On a different note, I purchased a 4-pack of Jones Pure Cane Cream Soda. I've had a partial bottle sitting on my desk since last night. First of all, I never bothered to try Pepsi throwback because I don't like Pepsi, but I am very curious about Mexican Coke (which apparently is made with sugar instead of corn syrup). Now, even more so since I've tried the Jones and fallen madly in love. Plus, the sweet, vanilla smell that comes off the bottle sitting a couple of feet away is driving me crazy. No candle ever smelled so good, let alone a bottle of soda!

Also, I never believed it, but it turns out I have a sensitivity to certain shampoos. Herbal Essences is the devil and makes my head itch and itch. I bought Sauve on a lark, as a replacement and that stuff makes me ENTIRE BODY itch. I finally replaced that with Pantene (which I've successfully used before) and for the first time in a month got out of the shower feeling clean and comfortable in my skin. The thing is, I don't BATHE with the stuff. But it's hard to keep shampoo and conditioner from running down my body. Having the middle of my back itch, well... it's been frustrating to say the least.

I woke myself up at 7am this morning to call work.

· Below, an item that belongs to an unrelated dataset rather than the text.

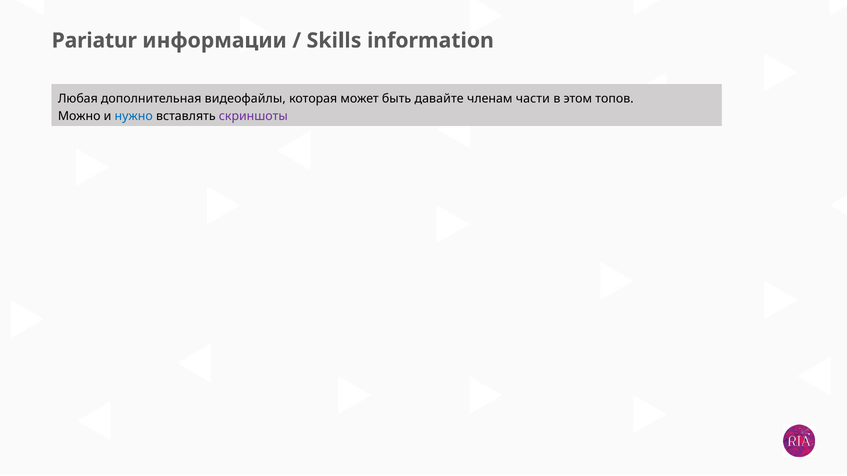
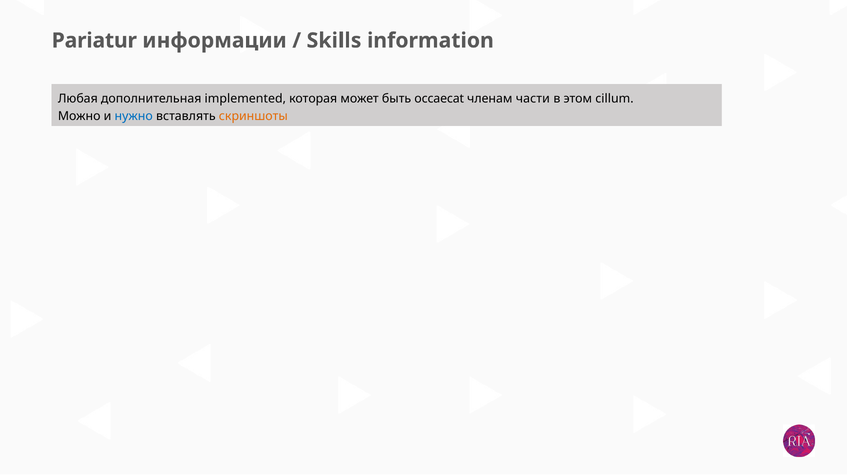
видеофайлы: видеофайлы -> implemented
давайте: давайте -> occaecat
топов: топов -> cillum
скриншоты colour: purple -> orange
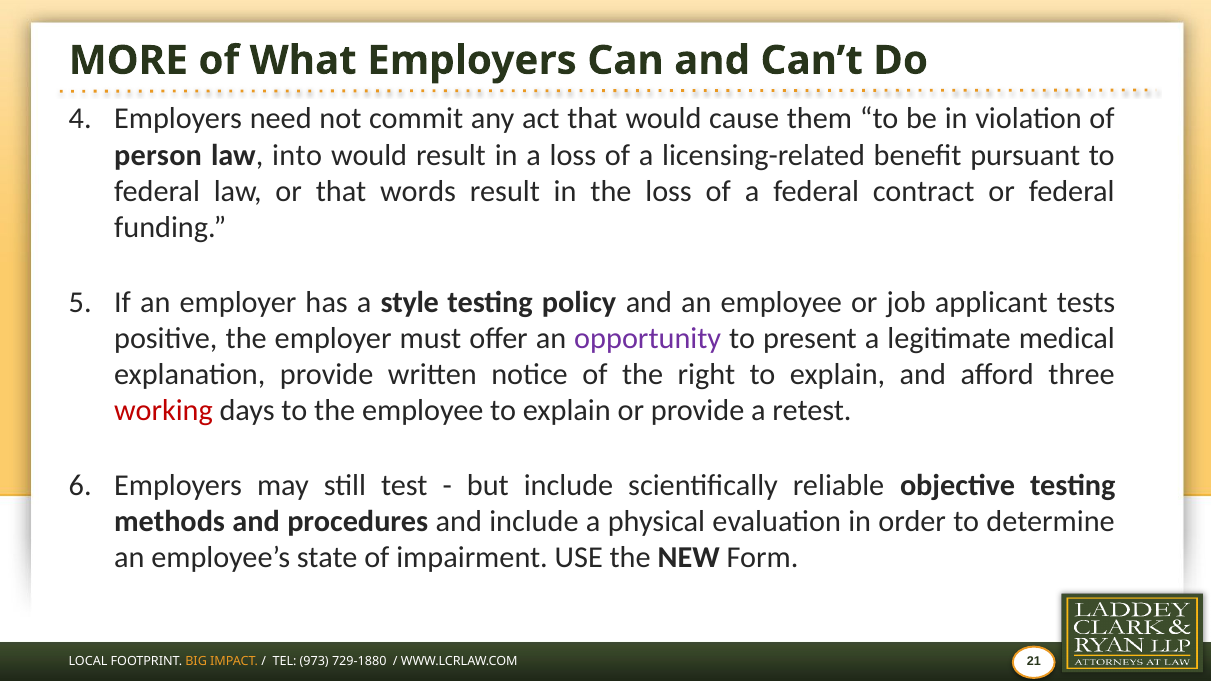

By telling myself just before I fell asleep at 2:30 that it was very, very important that I wake up at 7am to call work. And I did. At EXACTLY 7am. The human mind can be freaky wonderful, sometimes. But now I'm going back to sleep!

Tuesday, August 18, 2009

Before I go to bed

I mean, not to be gross or anything but I'm going to need an explanation of how someone can "lose" something inside their vagina. I bring this up because I happened across a post about someone "losing a tampon" in their vagina. This is not the first time I've heard of such things. As a teenager this used to freak me out. As an adult, I remain mystified. I mean, my vagina isn't some gaping black hole. The whole "lost in a vagina" thing sounds rather curiously like something a young teenage boy would come up with. And yet. It always seems to be girls bringing it up. Seriously, wtf.